Ainda assim, frisa que a sua saída do Grupo não implica que deixe de apoiar a missão, reiterando um dos grandes objectivos do Grupo, nomeadamente a necessidade de haver eleições livres no país, como “a melhor forma de ajudar a Venezuela”.

“A Argentina continuará a manter o seu compromisso e procurará encontrar soluções pacíficas e democráticas que respeitem a soberania e os assuntos internos de cada Estado”, concluiu.

O executivo argentino defende que o caminho a seguir passa pelo “​diálogo inclusivo”, que junte os vários protagonistas sociais da Venezuela, entre os quais a Igreja, as organizações não-governamentais e o sector empresarial.

O Grupo de Lima formalizou-se em 2017 e é actualmente constituído por 14 países da América do Sul e Central, mais o Canadá, com o objectivo de se encontrar uma saída pacífica para a crise venezuelana, assente em eleições livres. Embora não integrem formalmente o Grupo, os EUA também participam nas reuniões.

A Argentina entrou no Grupo de Lima ainda sob a presidência do liberal Mauricio Macri, que era um opositor assumido às políticas de Nicolás Maduro.
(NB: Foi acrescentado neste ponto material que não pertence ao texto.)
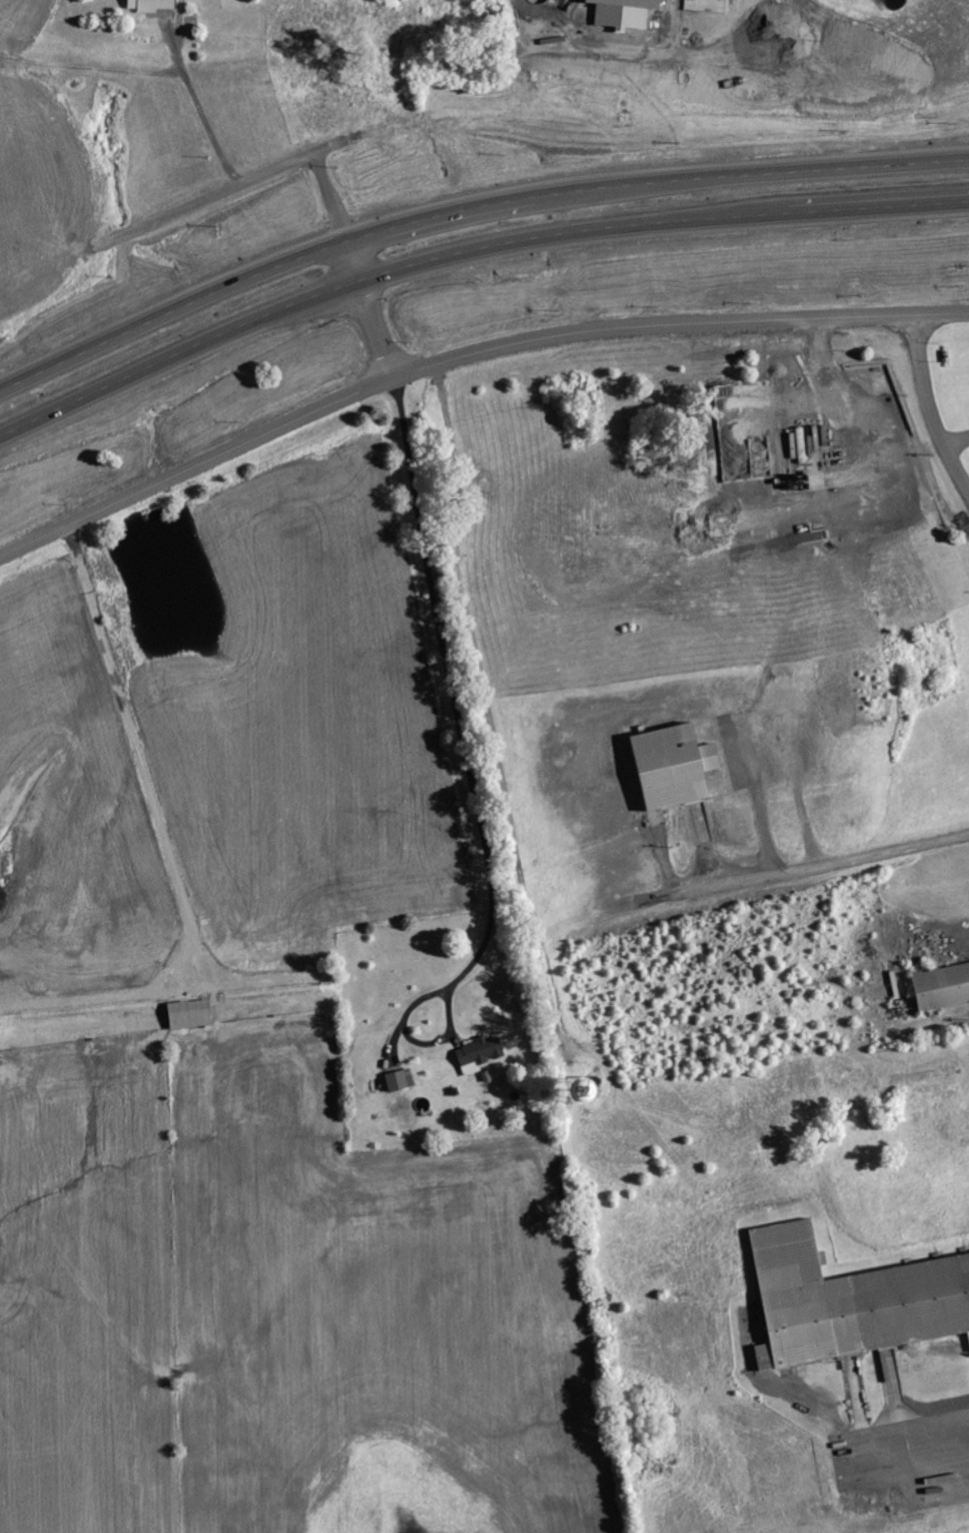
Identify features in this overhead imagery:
building: (152, 6)
building: (625, 12)
road: (219, 193)
road: (331, 196)
road: (468, 209)
road: (467, 254)
road: (367, 311)
road: (465, 356)
road: (929, 407)
building: (676, 765)
road: (470, 770)
building: (943, 986)
building: (191, 1014)
building: (480, 1054)
building: (401, 1080)
building: (590, 1088)
building: (851, 1300)
road: (914, 1427)

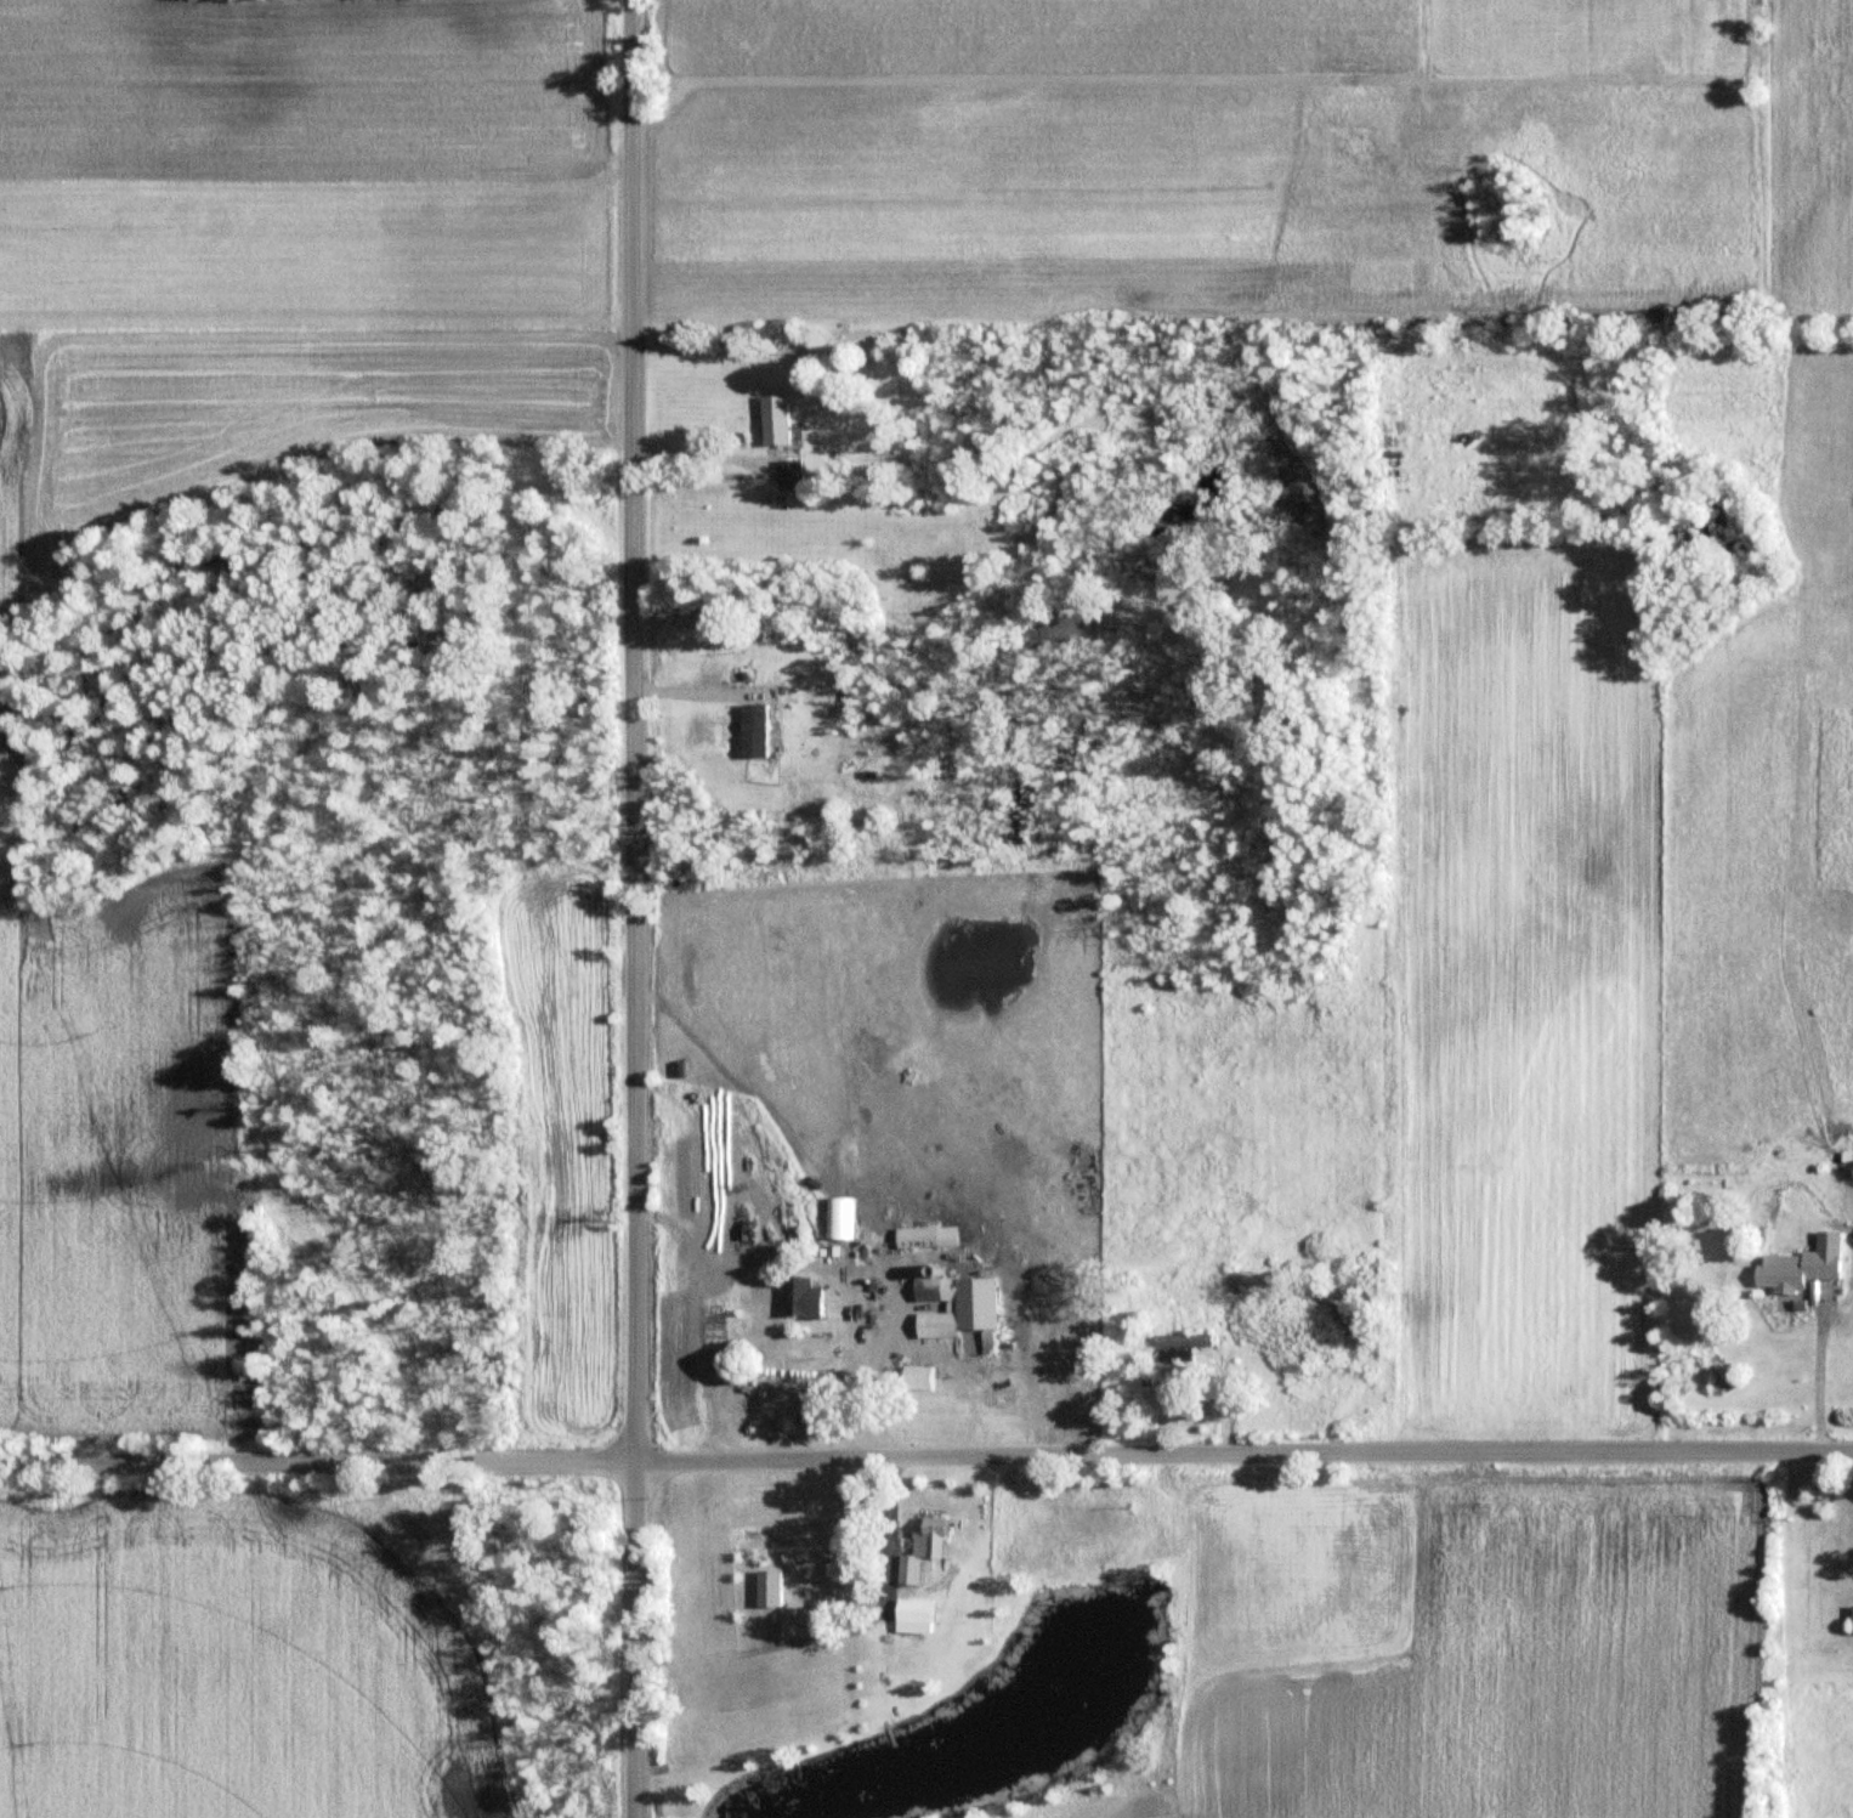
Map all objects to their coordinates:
building: (781, 421)
building: (794, 475)
road: (633, 729)
building: (759, 732)
building: (923, 1240)
building: (1797, 1265)
building: (809, 1300)
building: (985, 1316)
building: (944, 1326)
building: (1178, 1349)
building: (924, 1379)
road: (1815, 1379)
road: (926, 1458)
building: (930, 1553)
building: (774, 1590)
building: (923, 1613)
building: (1849, 1621)
road: (634, 1638)
road: (749, 1656)

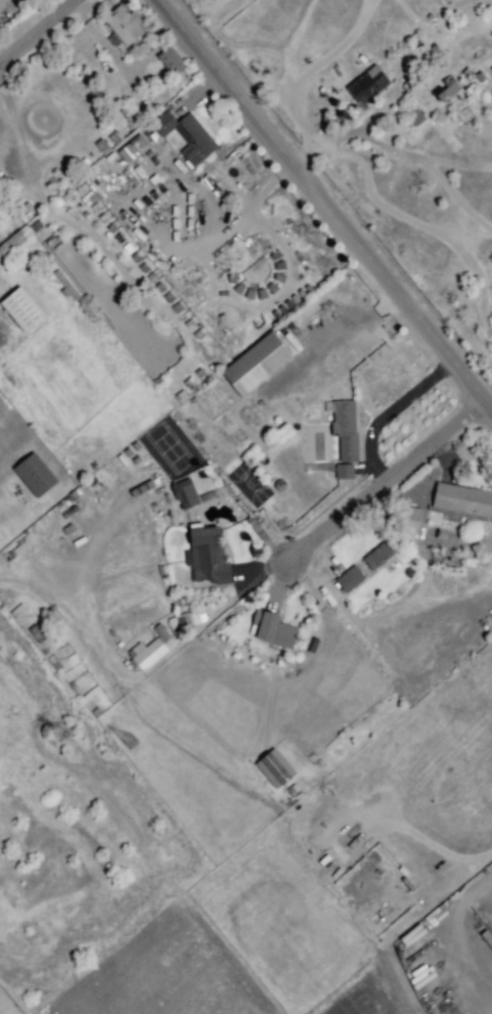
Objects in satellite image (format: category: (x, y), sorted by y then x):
building: (122, 26)
road: (37, 30)
building: (170, 60)
building: (105, 65)
building: (387, 65)
road: (313, 68)
building: (472, 72)
building: (367, 84)
building: (407, 85)
building: (447, 89)
building: (490, 97)
building: (414, 116)
building: (182, 134)
building: (114, 136)
building: (102, 144)
building: (132, 148)
road: (399, 152)
building: (148, 153)
building: (127, 175)
building: (95, 176)
building: (153, 179)
building: (150, 197)
road: (324, 204)
building: (153, 214)
building: (11, 242)
building: (67, 284)
building: (20, 308)
building: (255, 363)
road: (390, 411)
building: (343, 432)
building: (343, 470)
building: (33, 474)
road: (387, 479)
building: (184, 493)
building: (461, 502)
building: (69, 511)
building: (406, 519)
building: (19, 547)
building: (206, 555)
building: (377, 555)
building: (349, 579)
building: (15, 616)
building: (180, 621)
building: (271, 629)
building: (160, 632)
building: (36, 633)
building: (147, 653)
building: (54, 662)
power tower: (59, 735)
power tower: (129, 744)
building: (274, 768)
building: (434, 912)
building: (412, 935)
building: (487, 937)
road: (458, 940)
crop: (164, 974)
crop: (361, 998)

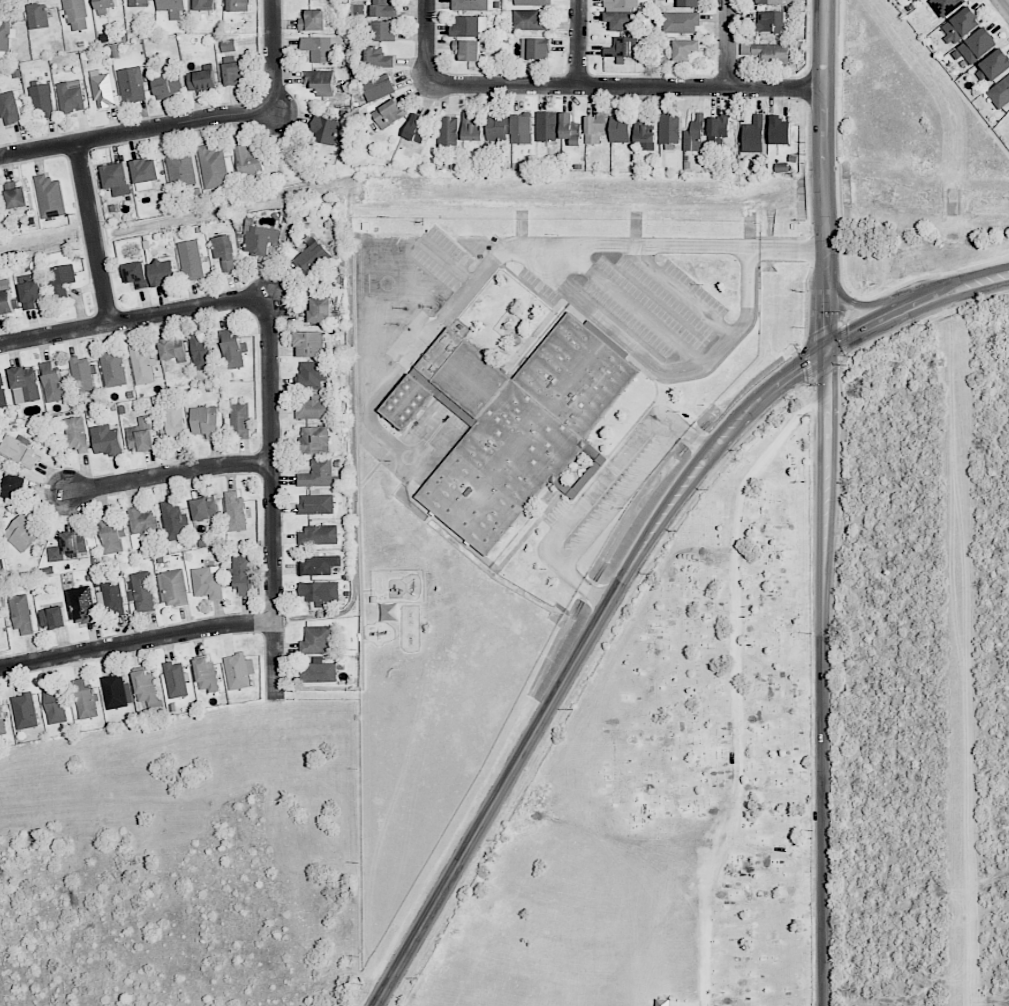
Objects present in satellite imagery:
building: (909, 0)
building: (532, 2)
building: (772, 2)
building: (138, 3)
building: (621, 3)
building: (689, 3)
building: (204, 5)
building: (238, 5)
building: (471, 5)
building: (105, 6)
building: (946, 6)
road: (1003, 6)
building: (171, 7)
building: (385, 11)
building: (76, 15)
building: (38, 16)
building: (312, 20)
building: (619, 20)
building: (529, 21)
building: (680, 22)
building: (771, 22)
building: (960, 25)
building: (470, 26)
building: (382, 31)
building: (5, 36)
road: (427, 43)
road: (579, 44)
building: (228, 45)
road: (729, 45)
building: (977, 45)
building: (623, 47)
building: (535, 48)
building: (323, 49)
building: (468, 49)
building: (685, 49)
building: (768, 53)
road: (272, 56)
building: (377, 57)
building: (993, 66)
building: (233, 72)
building: (201, 80)
building: (320, 81)
building: (131, 84)
building: (167, 86)
building: (378, 87)
road: (578, 88)
building: (101, 89)
road: (775, 90)
building: (1000, 93)
building: (71, 96)
building: (42, 99)
building: (9, 108)
building: (389, 113)
building: (546, 126)
building: (496, 127)
building: (415, 128)
building: (471, 128)
building: (619, 128)
building: (669, 128)
building: (324, 129)
building: (521, 129)
building: (570, 129)
building: (595, 129)
building: (718, 130)
building: (779, 130)
building: (448, 131)
road: (136, 132)
building: (644, 133)
building: (694, 134)
building: (753, 135)
road: (823, 135)
building: (248, 161)
building: (213, 167)
building: (180, 169)
building: (145, 173)
building: (116, 179)
building: (15, 195)
building: (49, 197)
road: (93, 234)
building: (259, 240)
road: (659, 245)
building: (225, 252)
building: (312, 258)
building: (191, 260)
road: (447, 262)
building: (163, 272)
building: (137, 276)
road: (747, 277)
building: (62, 280)
road: (678, 290)
road: (951, 290)
building: (30, 291)
building: (5, 298)
road: (631, 304)
road: (852, 304)
building: (320, 309)
road: (133, 319)
road: (861, 330)
building: (309, 343)
road: (632, 347)
building: (173, 349)
building: (232, 349)
traffic signals: (829, 350)
building: (201, 352)
building: (142, 364)
road: (409, 365)
building: (113, 368)
building: (81, 374)
building: (312, 374)
building: (52, 382)
building: (24, 384)
building: (2, 392)
building: (312, 409)
building: (240, 419)
building: (205, 421)
building: (172, 422)
building: (510, 423)
building: (76, 434)
building: (140, 435)
building: (106, 440)
building: (314, 440)
building: (18, 450)
road: (599, 457)
road: (168, 474)
building: (319, 474)
building: (13, 487)
road: (593, 490)
road: (569, 492)
road: (622, 499)
road: (271, 501)
building: (316, 503)
building: (204, 508)
building: (235, 511)
building: (174, 521)
building: (143, 523)
building: (22, 532)
building: (109, 534)
building: (318, 535)
building: (68, 546)
road: (482, 557)
building: (319, 565)
building: (242, 575)
building: (207, 582)
building: (173, 586)
building: (142, 591)
building: (319, 591)
building: (111, 598)
road: (360, 603)
building: (80, 605)
building: (21, 614)
building: (52, 617)
road: (827, 638)
building: (318, 639)
road: (136, 642)
road: (577, 657)
building: (239, 671)
building: (320, 671)
building: (206, 674)
building: (176, 679)
road: (735, 687)
building: (146, 688)
building: (116, 691)
building: (85, 699)
building: (54, 707)
building: (24, 711)
building: (2, 721)
park: (671, 781)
Mas desde que o actual Presidente, Alberto Fernández, o substituiu, em Dezembro de 2019, o país alterou o rumo, aceitando Maduro como Presidente da Venezuela.

Em reacção à saída da Argentina, Trotta Gamus, que representa Guaidó em Buenos Aires, referiu que “lamentamos a decisão do Governo argentino de abandonar o Grupo de Lima, que desde 2017 tem sido fundamental para denunciar as graves violações dos direitos humanos na Venezuela, e trabalhar na única solução real, que é recuperar a democracia no nosso país”.

Guaidó deixou recentemente de ser reconhecido como presidente interino da Venezuela por vários Estados membros da União Europeia, passando a ser apresentado apenas como “interlocutor privilegiado”.

Decisão já vem de trás

Aquando das eleições na Venezuela de Dezembro do ano passado, onde Maduro voltou a assegurar o controlo total do Parlamento, os vários membros do Grupo de Lima assinaram uma declaração em que rejeitavam as eleições, as classificando de “fraudulentas” e salientavam o seu apoio a Guaidó.

Contudo, a Argentina recusou-se a assinar a declaração por considerar que Guaidó nunca esteve efectivamente à frente do Governo da República Bolivariana da Venezuela, como aponta o El País.

Neste sentido já o ministro dos Negócios Estrangeiros argentino, Felipe Solá, tinha apontado, em Novembro do ano passado, citado o Buenos Aires Times, que “a Argentina foi algumas vezes [a reuniões], mas não assinou nenhum documento e não tem um grande compromisso com o Grupo de Lima”. Para Solá, “o reforço das relações bilaterais é mais importante do que fazer parte desse grupo”.

Além de divergir da maioria quanto ao apoio à oposição venezuelana, a Argentina é também um dos poucos membros, juntamente com Uruguai e México, que tem defendido uma “terceira saída” como a melhor solução para a Venezuela. A rejeição da intervenção exterior por parte de governos estrangeiros no conflito e a necessidade de eleições livres e de uma saída negociada, ainda que discordando dos ideais da oposição, são alguns dos princípios defendidos.